[Start of Attachment]

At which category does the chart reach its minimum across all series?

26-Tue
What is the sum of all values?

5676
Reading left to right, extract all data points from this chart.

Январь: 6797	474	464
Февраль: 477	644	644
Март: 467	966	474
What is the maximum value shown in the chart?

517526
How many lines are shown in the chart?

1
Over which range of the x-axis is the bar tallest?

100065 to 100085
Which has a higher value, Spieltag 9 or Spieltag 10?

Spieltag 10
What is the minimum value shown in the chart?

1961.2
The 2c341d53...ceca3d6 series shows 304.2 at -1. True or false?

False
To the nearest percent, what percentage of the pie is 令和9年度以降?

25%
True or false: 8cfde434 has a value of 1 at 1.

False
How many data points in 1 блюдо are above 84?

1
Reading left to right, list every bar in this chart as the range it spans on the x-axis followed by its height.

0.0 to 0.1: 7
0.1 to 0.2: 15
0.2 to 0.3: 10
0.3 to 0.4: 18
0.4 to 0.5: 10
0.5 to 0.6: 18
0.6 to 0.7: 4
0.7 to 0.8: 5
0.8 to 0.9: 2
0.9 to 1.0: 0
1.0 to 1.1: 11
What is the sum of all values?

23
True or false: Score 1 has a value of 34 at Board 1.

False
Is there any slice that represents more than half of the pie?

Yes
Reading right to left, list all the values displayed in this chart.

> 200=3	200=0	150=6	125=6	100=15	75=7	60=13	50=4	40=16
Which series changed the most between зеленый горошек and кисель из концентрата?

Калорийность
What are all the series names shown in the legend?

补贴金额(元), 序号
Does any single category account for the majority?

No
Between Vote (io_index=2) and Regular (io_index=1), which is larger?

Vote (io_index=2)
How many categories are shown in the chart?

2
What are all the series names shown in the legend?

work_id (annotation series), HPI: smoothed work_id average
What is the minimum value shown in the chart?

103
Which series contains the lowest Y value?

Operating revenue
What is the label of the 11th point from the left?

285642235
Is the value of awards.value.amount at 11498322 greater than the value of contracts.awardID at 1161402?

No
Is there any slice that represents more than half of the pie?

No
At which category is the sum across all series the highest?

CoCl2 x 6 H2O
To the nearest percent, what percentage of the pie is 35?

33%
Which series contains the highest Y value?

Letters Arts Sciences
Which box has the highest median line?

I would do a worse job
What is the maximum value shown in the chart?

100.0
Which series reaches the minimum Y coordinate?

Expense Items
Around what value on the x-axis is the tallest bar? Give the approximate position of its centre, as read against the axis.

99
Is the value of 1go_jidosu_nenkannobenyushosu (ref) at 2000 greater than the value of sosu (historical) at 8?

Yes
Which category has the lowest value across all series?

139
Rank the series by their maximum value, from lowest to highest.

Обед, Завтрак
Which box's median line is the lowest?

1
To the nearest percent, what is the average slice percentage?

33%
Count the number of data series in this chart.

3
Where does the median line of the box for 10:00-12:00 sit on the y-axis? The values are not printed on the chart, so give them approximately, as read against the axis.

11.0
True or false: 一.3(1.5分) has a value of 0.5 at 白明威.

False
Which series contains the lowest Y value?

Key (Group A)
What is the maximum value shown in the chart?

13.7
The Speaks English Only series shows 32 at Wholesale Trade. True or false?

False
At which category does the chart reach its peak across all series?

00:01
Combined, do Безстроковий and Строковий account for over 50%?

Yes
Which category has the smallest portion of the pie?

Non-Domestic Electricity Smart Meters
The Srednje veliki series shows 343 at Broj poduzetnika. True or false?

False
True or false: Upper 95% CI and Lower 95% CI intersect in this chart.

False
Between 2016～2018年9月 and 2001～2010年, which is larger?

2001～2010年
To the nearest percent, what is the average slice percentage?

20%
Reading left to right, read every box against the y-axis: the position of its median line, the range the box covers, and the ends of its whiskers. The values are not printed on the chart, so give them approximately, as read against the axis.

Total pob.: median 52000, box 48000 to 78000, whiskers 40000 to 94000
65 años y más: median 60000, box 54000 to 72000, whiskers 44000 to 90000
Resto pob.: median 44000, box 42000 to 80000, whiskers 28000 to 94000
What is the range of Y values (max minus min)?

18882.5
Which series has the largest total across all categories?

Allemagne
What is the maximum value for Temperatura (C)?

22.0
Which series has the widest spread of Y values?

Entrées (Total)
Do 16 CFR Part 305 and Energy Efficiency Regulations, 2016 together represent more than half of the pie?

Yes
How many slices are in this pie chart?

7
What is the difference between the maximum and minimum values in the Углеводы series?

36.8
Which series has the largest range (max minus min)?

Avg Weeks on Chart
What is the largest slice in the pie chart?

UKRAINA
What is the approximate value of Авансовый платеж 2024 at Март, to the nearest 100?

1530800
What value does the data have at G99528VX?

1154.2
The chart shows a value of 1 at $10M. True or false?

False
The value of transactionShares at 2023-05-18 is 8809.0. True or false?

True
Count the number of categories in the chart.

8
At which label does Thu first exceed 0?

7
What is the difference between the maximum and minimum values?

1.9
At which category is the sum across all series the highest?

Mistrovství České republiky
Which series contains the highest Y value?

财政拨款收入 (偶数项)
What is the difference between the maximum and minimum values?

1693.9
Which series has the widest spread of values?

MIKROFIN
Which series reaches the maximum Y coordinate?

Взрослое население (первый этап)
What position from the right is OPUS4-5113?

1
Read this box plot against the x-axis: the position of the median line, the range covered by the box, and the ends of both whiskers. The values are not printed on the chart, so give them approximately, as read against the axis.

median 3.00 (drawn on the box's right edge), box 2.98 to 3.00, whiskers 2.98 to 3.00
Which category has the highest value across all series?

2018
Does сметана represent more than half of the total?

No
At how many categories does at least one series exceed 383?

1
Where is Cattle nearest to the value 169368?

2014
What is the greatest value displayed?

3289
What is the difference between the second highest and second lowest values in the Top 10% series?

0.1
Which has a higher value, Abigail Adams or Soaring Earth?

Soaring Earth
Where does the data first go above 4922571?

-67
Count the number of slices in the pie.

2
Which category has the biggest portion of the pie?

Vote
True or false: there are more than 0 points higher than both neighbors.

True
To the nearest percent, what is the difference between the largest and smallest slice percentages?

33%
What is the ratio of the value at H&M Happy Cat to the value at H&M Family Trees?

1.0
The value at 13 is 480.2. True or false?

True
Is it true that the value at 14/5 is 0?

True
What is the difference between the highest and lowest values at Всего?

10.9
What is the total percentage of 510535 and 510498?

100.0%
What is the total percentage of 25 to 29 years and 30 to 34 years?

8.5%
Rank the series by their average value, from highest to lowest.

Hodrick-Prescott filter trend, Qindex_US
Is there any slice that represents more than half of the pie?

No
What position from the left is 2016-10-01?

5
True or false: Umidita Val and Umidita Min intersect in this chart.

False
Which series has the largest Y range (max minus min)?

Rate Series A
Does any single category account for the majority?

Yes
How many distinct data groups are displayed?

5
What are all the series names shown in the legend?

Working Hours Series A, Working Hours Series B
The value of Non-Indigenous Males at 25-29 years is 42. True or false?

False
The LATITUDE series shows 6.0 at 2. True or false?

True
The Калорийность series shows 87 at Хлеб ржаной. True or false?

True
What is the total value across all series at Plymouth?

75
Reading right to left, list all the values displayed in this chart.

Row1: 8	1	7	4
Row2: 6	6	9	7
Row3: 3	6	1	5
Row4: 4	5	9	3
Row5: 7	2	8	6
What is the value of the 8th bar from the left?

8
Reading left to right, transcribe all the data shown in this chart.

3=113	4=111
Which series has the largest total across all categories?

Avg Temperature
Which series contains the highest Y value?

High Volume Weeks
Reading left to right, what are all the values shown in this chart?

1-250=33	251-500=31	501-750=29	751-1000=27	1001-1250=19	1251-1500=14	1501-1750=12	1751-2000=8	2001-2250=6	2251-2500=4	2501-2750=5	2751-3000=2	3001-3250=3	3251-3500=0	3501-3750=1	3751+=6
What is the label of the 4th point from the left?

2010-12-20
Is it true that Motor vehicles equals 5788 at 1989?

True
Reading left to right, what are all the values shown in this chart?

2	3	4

[End of Attachment]

§ EXERCISE
Rewrite the lines from the one containing "Обед, Завтрак" through the one containing "Reading left to right, read", swapping each "the y-axis" for "the vertical axis" and leaving everything else untouched. Output only those lines.

§ OUTPUT OF THE EXERCISE
Обед, Завтрак
Which box's median line is the lowest?

1
To the nearest percent, what is the average slice percentage?

33%
Count the number of data series in this chart.

3
Where does the median line of the box for 10:00-12:00 sit on the vertical axis? The values are not printed on the chart, so give them approximately, as read against the axis.

11.0
True or false: 一.3(1.5分) has a value of 0.5 at 白明威.

False
Which series contains the lowest Y value?

Key (Group A)
What is the maximum value shown in the chart?

13.7
The Speaks English Only series shows 32 at Wholesale Trade. True or false?

False
At which category does the chart reach its peak across all series?

00:01
Combined, do Безстроковий and Строковий account for over 50%?

Yes
Which category has the smallest portion of the pie?

Non-Domestic Electricity Smart Meters
The Srednje veliki series shows 343 at Broj poduzetnika. True or false?

False
True or false: Upper 95% CI and Lower 95% CI intersect in this chart.

False
Between 2016～2018年9月 and 2001～2010年, which is larger?

2001～2010年
To the nearest percent, what is the average slice percentage?

20%
Reading left to right, read every box against the vertical axis: the position of its median line, the range the box covers, and the ends of its whiskers. The values are not printed on the chart, so give them approximately, as read against the axis.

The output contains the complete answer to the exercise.